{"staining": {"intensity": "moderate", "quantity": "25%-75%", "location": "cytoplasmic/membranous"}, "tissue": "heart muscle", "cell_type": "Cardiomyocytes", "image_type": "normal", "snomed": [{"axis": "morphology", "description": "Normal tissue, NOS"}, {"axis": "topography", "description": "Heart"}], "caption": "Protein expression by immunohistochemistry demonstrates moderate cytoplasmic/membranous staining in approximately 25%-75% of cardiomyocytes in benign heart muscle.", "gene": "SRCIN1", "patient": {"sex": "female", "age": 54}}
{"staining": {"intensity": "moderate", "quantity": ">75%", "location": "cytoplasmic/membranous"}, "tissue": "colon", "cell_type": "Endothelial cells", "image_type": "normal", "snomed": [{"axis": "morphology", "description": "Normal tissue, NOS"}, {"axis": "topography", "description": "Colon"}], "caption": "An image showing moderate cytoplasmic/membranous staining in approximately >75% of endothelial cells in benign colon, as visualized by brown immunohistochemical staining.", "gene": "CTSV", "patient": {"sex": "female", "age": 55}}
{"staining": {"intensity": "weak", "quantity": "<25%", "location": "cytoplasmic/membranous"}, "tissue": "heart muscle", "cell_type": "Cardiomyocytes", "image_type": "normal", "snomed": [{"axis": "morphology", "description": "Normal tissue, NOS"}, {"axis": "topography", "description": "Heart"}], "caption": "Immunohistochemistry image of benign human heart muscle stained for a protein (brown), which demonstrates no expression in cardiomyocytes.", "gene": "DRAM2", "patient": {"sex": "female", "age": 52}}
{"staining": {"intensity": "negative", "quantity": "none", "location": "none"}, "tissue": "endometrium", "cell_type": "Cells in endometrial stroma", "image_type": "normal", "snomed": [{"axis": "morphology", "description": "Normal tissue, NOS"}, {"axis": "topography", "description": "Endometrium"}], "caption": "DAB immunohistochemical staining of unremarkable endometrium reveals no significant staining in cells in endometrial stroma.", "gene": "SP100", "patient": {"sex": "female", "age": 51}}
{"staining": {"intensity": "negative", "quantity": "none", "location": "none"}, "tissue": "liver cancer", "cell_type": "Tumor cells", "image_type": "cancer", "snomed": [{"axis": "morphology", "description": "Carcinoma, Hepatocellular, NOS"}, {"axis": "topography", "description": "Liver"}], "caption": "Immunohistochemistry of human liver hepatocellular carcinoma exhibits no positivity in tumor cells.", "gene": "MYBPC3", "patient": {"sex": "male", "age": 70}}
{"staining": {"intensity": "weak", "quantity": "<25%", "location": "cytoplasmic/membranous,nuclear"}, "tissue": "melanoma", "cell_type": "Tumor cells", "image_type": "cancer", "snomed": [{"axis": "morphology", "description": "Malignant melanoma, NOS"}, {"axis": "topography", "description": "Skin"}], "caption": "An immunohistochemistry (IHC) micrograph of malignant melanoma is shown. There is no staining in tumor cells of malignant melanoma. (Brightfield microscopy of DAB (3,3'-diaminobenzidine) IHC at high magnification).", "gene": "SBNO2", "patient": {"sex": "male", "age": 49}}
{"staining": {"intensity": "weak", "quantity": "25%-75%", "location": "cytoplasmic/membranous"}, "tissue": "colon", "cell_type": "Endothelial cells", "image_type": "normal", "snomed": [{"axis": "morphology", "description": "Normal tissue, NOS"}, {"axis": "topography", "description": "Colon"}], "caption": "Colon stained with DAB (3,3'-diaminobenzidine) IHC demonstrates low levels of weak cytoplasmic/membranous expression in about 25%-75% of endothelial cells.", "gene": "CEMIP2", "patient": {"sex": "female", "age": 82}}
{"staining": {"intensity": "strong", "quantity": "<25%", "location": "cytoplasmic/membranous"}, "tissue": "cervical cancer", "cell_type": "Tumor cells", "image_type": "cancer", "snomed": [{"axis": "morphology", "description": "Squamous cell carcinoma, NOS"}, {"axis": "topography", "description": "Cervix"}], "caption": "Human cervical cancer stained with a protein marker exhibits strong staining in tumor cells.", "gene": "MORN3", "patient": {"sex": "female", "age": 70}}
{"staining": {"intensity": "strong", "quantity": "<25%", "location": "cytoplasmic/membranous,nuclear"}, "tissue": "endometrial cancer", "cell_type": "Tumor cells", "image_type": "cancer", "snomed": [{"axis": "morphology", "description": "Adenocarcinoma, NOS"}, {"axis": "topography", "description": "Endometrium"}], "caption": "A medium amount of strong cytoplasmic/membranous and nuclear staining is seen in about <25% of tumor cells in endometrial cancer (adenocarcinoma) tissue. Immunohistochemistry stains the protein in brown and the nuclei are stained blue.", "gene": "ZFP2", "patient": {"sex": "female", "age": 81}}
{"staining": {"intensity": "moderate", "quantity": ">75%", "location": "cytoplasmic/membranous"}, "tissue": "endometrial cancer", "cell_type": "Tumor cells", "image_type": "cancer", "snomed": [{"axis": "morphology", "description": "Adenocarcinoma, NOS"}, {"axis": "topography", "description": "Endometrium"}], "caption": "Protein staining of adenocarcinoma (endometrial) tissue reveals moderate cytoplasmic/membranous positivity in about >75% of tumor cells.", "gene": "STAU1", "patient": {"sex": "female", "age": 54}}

- [What needs to be done] Look over the records above and copy each line that includes the string "demonstrates".

- [Task response]
{"staining": {"intensity": "moderate", "quantity": "25%-75%", "location": "cytoplasmic/membranous"}, "tissue": "heart muscle", "cell_type": "Cardiomyocytes", "image_type": "normal", "snomed": [{"axis": "morphology", "description": "Normal tissue, NOS"}, {"axis": "topography", "description": "Heart"}], "caption": "Protein expression by immunohistochemistry demonstrates moderate cytoplasmic/membranous staining in approximately 25%-75% of cardiomyocytes in benign heart muscle.", "gene": "SRCIN1", "patient": {"sex": "female", "age": 54}}
{"staining": {"intensity": "weak", "quantity": "<25%", "location": "cytoplasmic/membranous"}, "tissue": "heart muscle", "cell_type": "Cardiomyocytes", "image_type": "normal", "snomed": [{"axis": "morphology", "description": "Normal tissue, NOS"}, {"axis": "topography", "description": "Heart"}], "caption": "Immunohistochemistry image of benign human heart muscle stained for a protein (brown), which demonstrates no expression in cardiomyocytes.", "gene": "DRAM2", "patient": {"sex": "female", "age": 52}}
{"staining": {"intensity": "weak", "quantity": "25%-75%", "location": "cytoplasmic/membranous"}, "tissue": "colon", "cell_type": "Endothelial cells", "image_type": "normal", "snomed": [{"axis": "morphology", "description": "Normal tissue, NOS"}, {"axis": "topography", "description": "Colon"}], "caption": "Colon stained with DAB (3,3'-diaminobenzidine) IHC demonstrates low levels of weak cytoplasmic/membranous expression in about 25%-75% of endothelial cells.", "gene": "CEMIP2", "patient": {"sex": "female", "age": 82}}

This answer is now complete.